Allerheiligen 2013.

Oh mein Gott…! Viel mehr kann ich im Moment nicht denken. Jetzt schaut er mir direkt ins Herz. Diese Augen! In meinem Leben habe ich noch nie solche Augen gesehen, wenigstens scheint es mir in diesem Moment wirklich so zu sein. Friede. Gelassenheit und … Tiefe. Tiefe? Ja! Tiefe!

Wer einmal die innere Leere in Menschenaugen sehen hat müssen, der weiß: Es gibt auch das Gegenteil. Aber schon schaut er auf zu seiner Frau. Wasser? Es ist sein erstes Wort, seit ich durch die Tür gegangen bin. Ein hoher Ton, kaum zu verstehen. Kein Wunder, die Chemotherapie und ihre Folgen. Die Ärzte hatten ihm noch eine Woche Zeit gegeben. Einzelne Worte werden da zu Kraftakten. Ansonsten ist von ihm nicht mehr viel zu sehen. Völlig abgemagert. Ach ja, das Wasser, schon stellt seine Frau zwei Gläser her … Das Wasser, das hat er für mich und meinen mitgekommenen Freund gemeint. Haut. Knochen. Aber die Augen – Waaaaahnsinn! Ich kann es nicht anders ausdrücken.

Er greift nach meiner Hand. Dann … was macht er jetzt? Er rollt sich vom Couchbett herunter auf den Teppichboden, sicherlich muss er auf die Toilette. Irgendwie versuchen wir ihn zu unterstützen. Sein Kopf stützt sich auf das Kissen am Rande, Fuß und Schienbein berühren den Boden, der Rest des Körpers ist dadrüber zusammengefaltet. Seine Hände ergreifen die unsrigen. Und dort bleibt er. Und mein Herz auch.

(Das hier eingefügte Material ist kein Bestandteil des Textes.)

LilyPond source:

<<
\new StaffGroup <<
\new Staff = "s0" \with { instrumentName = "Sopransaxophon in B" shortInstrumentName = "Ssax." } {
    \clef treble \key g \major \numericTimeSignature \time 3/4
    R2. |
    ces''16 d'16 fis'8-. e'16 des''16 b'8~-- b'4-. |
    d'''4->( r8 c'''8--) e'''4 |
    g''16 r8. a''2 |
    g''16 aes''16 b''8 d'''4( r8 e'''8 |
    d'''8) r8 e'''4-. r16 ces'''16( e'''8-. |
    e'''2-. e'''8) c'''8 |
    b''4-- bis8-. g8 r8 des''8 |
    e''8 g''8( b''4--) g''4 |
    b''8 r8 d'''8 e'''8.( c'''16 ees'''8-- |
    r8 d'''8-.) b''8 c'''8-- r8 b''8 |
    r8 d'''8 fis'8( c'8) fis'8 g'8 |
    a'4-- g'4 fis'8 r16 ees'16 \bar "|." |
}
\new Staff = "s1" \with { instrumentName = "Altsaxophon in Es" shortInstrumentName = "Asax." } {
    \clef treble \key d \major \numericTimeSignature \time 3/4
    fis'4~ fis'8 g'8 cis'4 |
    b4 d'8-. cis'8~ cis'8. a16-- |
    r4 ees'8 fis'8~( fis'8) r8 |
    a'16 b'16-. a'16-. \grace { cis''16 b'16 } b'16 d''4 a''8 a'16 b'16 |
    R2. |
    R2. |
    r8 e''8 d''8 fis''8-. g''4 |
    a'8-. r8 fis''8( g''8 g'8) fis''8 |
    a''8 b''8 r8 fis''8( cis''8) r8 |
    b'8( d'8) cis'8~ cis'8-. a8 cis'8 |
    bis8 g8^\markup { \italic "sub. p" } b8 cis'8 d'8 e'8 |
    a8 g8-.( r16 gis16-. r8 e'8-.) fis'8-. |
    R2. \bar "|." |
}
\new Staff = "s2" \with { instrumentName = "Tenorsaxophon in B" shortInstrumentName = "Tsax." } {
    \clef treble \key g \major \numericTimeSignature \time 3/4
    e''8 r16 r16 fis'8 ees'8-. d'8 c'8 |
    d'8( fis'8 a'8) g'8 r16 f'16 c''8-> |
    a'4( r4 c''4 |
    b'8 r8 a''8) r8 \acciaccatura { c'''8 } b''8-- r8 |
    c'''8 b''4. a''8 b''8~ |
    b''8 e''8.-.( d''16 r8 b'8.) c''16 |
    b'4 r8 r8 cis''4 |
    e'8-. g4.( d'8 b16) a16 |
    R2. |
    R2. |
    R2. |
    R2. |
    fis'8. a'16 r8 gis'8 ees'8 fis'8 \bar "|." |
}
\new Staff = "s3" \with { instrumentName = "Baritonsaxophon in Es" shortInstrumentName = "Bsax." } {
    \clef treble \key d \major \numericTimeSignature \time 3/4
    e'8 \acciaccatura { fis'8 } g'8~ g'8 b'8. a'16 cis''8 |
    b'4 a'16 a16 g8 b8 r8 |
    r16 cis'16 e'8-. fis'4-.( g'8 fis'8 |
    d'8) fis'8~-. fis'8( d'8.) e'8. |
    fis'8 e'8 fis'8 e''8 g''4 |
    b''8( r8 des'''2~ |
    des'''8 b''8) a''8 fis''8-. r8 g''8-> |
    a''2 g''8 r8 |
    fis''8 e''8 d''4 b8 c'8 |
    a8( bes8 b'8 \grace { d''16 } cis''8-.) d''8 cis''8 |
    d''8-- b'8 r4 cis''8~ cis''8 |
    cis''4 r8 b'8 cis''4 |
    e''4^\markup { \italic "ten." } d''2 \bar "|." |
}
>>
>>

Bilder kommen in mir hoch, von betenden Menschen. In Kirchen, in Moscheen, in Synagogen. Ich denke an mein eigenes Gebet. Oh Gott! Das übersteigt mich. Ich bin zu klein für diese Größe! Warum darf ich das erleben? Ich kann die Tränen fast nicht zurückhalten. Oh! Was muss man tun, um so zu leben, dass man so sterben kann? Ich verliere das Zeitgefühl. Meine Uhr erinnert mich aber, schon über eine Stunde kniet er dort, auf dem Boden. Ergebenheit. Vertrauen. Anbetung. Als hätte Gott das von ihm erwartet? Wenn das nicht Gottes Herz berühren muss! Es ist Allerheiligen! So lebt man Berufung. Hier. Heute. Im Jetzt. Offenheit dem Herrn des Lebens gegenüber. Er weiß, was uns gut tut. Umarmung dessen, was er uns schickt. Oh Gott! Lehre mich anbeten!

Die Krankensalbung. Als wir weggehen, flüstert seine Frau: Er habe darum gebeten, dass Jesus zu ihm komme und jetzt wisse er: Er war da…

Herr, wer bin ich, dass ich so etwas erlebe?